Although ascites fluid is the buildup of peritoneal fluid accumulated from infiltrated circulating serum, its composition may be different due to the presence of the burdening ovarian tumor. By comparing our identified ovarian ascites fluid subproteome with the human plasma proteome database, only 34% of our proteins were common. Even taking into account that the plasma proteome is not complete and that our focus was on low molecular mass proteins, our data suggest that ascites fluid has a significantly different composition than plasma, and its proteins reflect the contribution of the tumor microenvironment.
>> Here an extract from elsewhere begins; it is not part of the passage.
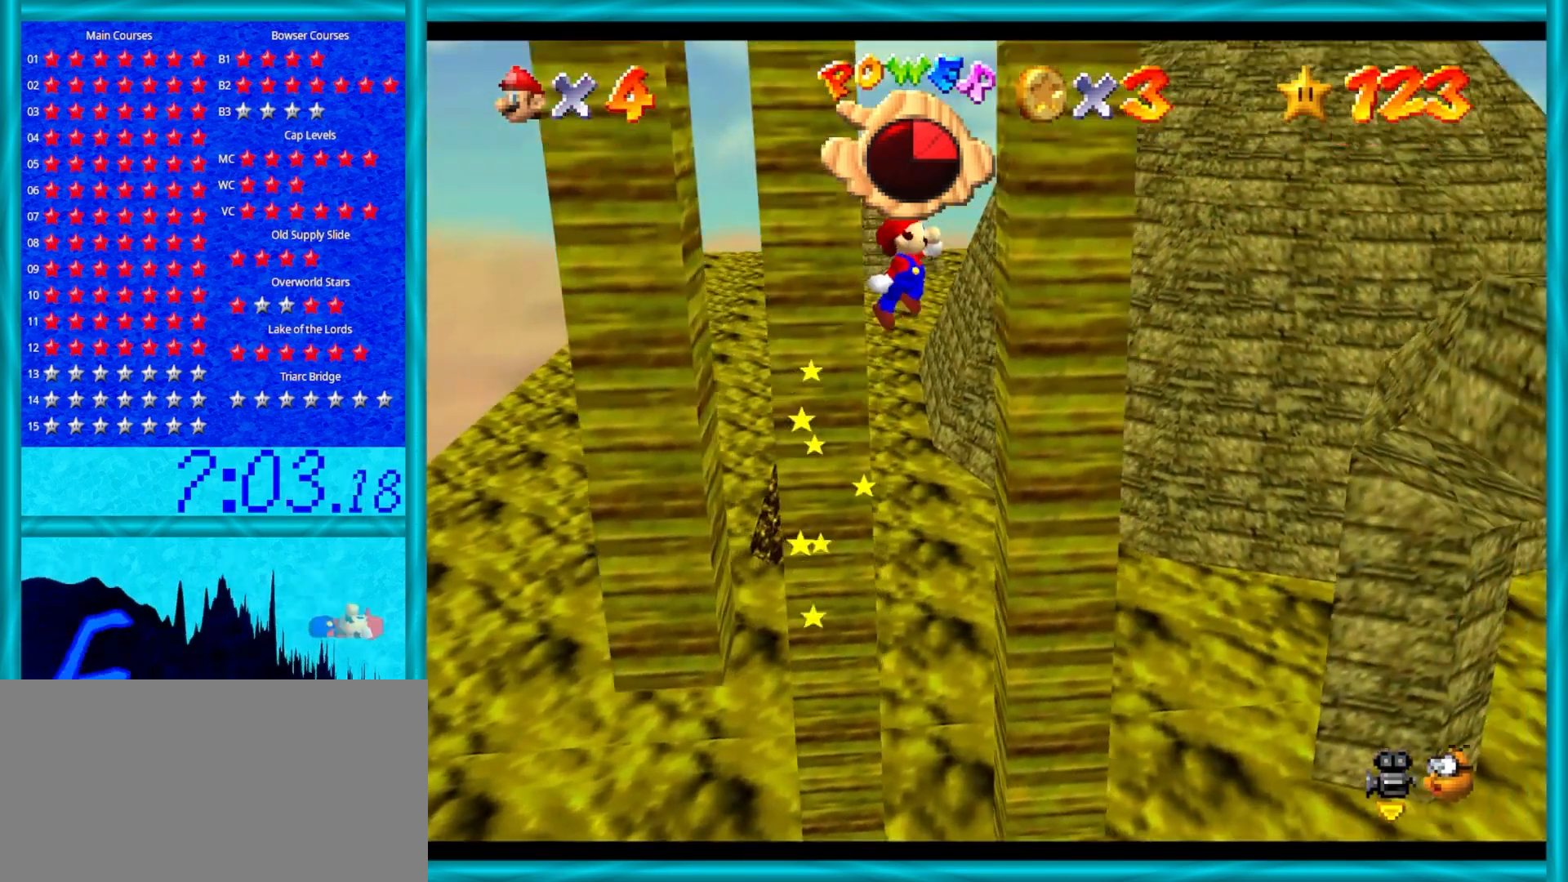
{"buttons": [], "left_stick": "left", "events": [[17, "A", "up"], [217, "A", "down"], [267, "left_stick", "up-left"], [317, "A", "up"], [317, "left_stick", "left"]]}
Classification of the identified proteins by Swiss-Prot, Gene Ontology as well as other publicly available databases indicated that 52% of the proteins within ascites fluid are extracellular or membranous (Fig. 4) as would be expected for an extracellular biological fluid. With over half of the proteins defined as extracellular or membranous, it is highly plausible that many of these proteins are shed by the tumor cells, allowing for an efficient selection of candidate ovarian cancer biomarkers.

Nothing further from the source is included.